Exercise directions ▸ Rewrite the lines from the start of the records through the line containing "Půjčovna kompresorů", substituting "Audi" for every "BMW" and changing nothing else.
*** Excerpted data Section Begins ***
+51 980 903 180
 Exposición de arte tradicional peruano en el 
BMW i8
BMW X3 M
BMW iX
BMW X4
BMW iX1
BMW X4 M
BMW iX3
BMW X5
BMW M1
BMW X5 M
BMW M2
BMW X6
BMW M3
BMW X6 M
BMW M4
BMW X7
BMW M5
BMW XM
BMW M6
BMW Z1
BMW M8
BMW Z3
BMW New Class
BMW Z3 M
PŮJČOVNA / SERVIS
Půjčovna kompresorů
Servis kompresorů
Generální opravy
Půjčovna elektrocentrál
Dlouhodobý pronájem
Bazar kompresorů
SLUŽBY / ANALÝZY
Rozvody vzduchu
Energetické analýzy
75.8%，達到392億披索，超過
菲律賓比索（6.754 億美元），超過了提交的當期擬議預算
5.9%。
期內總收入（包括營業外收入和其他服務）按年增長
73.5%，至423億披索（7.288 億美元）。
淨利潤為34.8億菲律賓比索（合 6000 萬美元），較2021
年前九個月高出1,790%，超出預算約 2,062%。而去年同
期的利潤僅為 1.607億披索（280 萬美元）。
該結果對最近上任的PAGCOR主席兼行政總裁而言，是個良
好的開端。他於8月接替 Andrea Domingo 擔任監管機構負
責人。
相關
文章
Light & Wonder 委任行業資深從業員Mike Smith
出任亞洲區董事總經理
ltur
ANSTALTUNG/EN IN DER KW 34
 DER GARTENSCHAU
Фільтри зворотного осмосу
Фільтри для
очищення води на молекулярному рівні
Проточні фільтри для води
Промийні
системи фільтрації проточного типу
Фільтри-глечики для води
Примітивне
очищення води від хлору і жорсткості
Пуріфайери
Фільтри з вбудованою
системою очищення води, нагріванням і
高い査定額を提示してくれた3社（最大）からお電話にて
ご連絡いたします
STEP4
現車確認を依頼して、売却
*** Excerpted data Section Ends ***
Response area ▸
+51 980 903 180
 Exposición de arte tradicional peruano en el 
Audi i8
Audi X3 M
Audi iX
Audi X4
Audi iX1
Audi X4 M
Audi iX3
Audi X5
Audi M1
Audi X5 M
Audi M2
Audi X6
Audi M3
Audi X6 M
Audi M4
Audi X7
Audi M5
Audi XM
Audi M6
Audi Z1
Audi M8
Audi Z3
Audi New Class
Audi Z3 M
PŮJČOVNA / SERVIS
Půjčovna kompresorů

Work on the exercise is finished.